Growing numbers of Americans resented the waves of new immigrants, resulting in a backlash. The Reverend Josiah Strong fueled the hatred and discrimination in his bestselling book, Our Country: Its Possible Future and Its Present Crisis, published in 1885. In a revised edition that reflected the 1890 census records, he clearly identified undesirable immigrants—those from southern and eastern European countries—as a key threat to the moral fiber of the country, and urged all good Americans to face the challenge. Several thousand Americans answered his call by forming the American Protective Association, the chief political activist group to promote legislation curbing immigration into the United States. The group successfully lobbied Congress to adopt both an English language literacy test for immigrants, which eventually passed in 1917, and the Chinese Exclusion Act (discussed in a previous chapter). The group’s political lobbying also laid the groundwork for the subsequent Emergency Quota Act of 1921 and the Immigration Act of 1924, as well as the National Origins Act.

Attribution:

The Changing Nature of European Immigration

Retrieved August 14, 2017 from

https://cnx.org/contents/p7ovuIkl@3.38:FFyiTJpy@3/The-African-American-Great-Mig

Erika Lee: Immigrant Stories

Attribution:

Erika Lee: Immigration Stories

Retreived August 14, 2017 from https://www.youtube.com/watch?v=wfcYY6nk_Ko

Summary

As the United States continued to grow as an industrial power, the need for labor and materials also expanded. In order to meet the demand for labor, the list of those who joined the ranks of industrial workers began to include those also labeled as undesirable. Women, blacks, and “new” immigrants were all part of the labor pool that grew to meet the needs of the industrial complex.
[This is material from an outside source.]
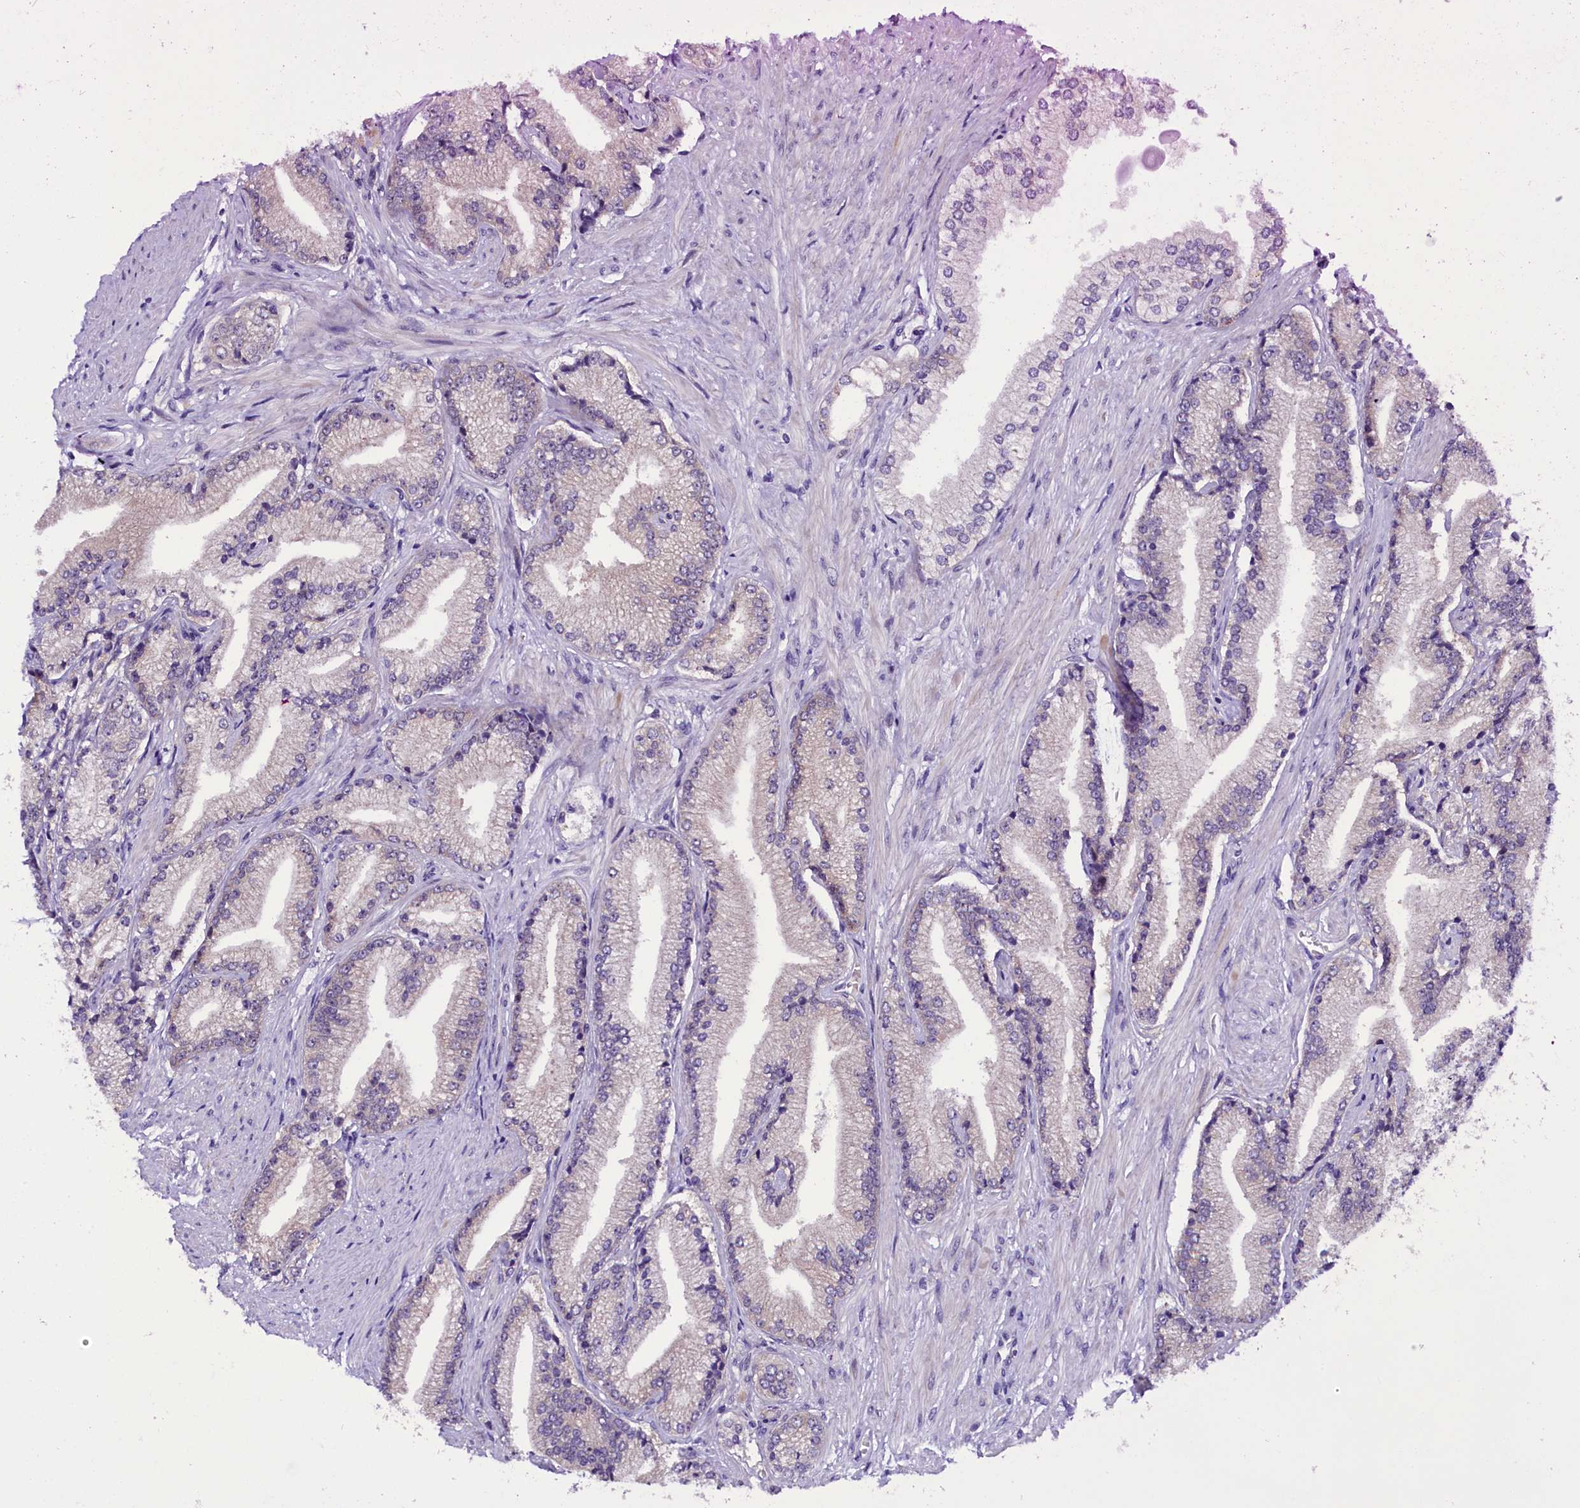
{"staining": {"intensity": "negative", "quantity": "none", "location": "none"}, "tissue": "prostate cancer", "cell_type": "Tumor cells", "image_type": "cancer", "snomed": [{"axis": "morphology", "description": "Adenocarcinoma, High grade"}, {"axis": "topography", "description": "Prostate"}], "caption": "Human prostate cancer stained for a protein using IHC reveals no positivity in tumor cells.", "gene": "CCDC106", "patient": {"sex": "male", "age": 67}}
As America wrestled with its cultural identity, a growing demand for assimilation among immigrants took shape. Government regulation increased to protect the American way of life, including immigration restrictions. Groups such as Chinese, Japanese, and Catholics were targeted for their distinctly “anti-American” beliefs or way of life. The xenophobia that guided these restrictions emerged in a way that was both swift and powerful. The Chinese Exclusion Act passed in 1882 and the Gentleman’s Agreement of 1907 are two manifestations of the growing hysteria to keep undesirables out.

While the resistance was growing within the United States, the push factors for many immigrants ultimately forced their hand to immigrate. Scarcity of land and resources, lack of economic opportunities and over-population in some regions forced Europeans in particular to seek employment and opportunity in the United States. They settled in communities with other immigrants who spoke their language and practiced the same customs. The “Little Italy” or “Chinatown” areas within cities became easy targets for racially motivated discrimination.